Reading passage below:
Uncle Urfi was a Pakistan Television Corporation serial drama which first aired in 1972.

It had such a powerful appeal for the people of all age-groups that it turned into an instant hit. The serial has 26 episodes (each with a running time of 30-minutes) and it used to be telecast weekly by Pakistan Television Corporation.

Written by Hasina Moin and directed by Mohsin Ali and Shirin Vaqar Azim. The lead role was played by Shakeel as Uncle Urfi — a Pakistani expatriate in Canada who returns to Pakistan — and the character of Beena, the heroine, was performed by Shahla Ahmad. The supporting character of Hasnat, played by Jamshed Ansari, with his penknife, soon was the talk of the town and echoes of which could be heard even today. In fact, the whole serial was supported by a strong talented cast. All in all, good acting, powerful script and skilled direction helped accomplish one of the most celebrated productions of PTV.
End of Reading passage.
Exercise set:
a - Say whether each statement agrees with the text about the Uncle Urfi serial. Answer yes or no, and quote the text's deciding words. (i) The serial has 26 episodes of 30 minutes each. (ii) Jamshed Ansari played the title role. (iii) The serial was broadcast daily.
b - Repeat the part of the text about the Uncle Urfi serial that starts at "Uncle Urfi was" and ends at "Pakistan Television Corporation.".
The records come from a different source.
Entries supplied below:
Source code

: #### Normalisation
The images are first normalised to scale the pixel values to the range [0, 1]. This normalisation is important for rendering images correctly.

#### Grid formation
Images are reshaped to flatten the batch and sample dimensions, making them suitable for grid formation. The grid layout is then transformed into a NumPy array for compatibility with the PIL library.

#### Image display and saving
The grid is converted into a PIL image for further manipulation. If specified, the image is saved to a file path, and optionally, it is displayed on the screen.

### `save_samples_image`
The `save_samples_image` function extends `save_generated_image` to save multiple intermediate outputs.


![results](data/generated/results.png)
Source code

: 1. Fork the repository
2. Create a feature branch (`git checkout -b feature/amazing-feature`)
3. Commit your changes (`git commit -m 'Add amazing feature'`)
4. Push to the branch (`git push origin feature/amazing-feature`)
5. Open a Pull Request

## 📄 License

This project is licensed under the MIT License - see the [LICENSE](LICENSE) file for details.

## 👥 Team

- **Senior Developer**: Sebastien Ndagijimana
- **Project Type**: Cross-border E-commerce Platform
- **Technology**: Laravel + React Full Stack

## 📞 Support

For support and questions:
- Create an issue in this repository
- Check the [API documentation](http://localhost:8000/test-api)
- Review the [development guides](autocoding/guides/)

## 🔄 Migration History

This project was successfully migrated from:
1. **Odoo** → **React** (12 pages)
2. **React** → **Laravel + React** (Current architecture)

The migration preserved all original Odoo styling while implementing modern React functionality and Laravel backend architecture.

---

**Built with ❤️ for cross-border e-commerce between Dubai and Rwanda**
End of Entries supplied.
Task solutions:
a -
(i) Yes: "The serial has 26 episodes (each with a running time of 30-minutes)"
(ii) No: "The lead role was played by Shakeel as Uncle Urfi"
(iii) No: "it used to be telecast weekly by Pakistan Television Corporation"

b -
Uncle Urfi was a Pakistan Television Corporation serial drama which first aired in 1972.

It had such a powerful appeal for the people of all age-groups that it turned into an instant hit. The serial has 26 episodes (each with a running time of 30-minutes) and it used to be telecast weekly by Pakistan Television Corporation.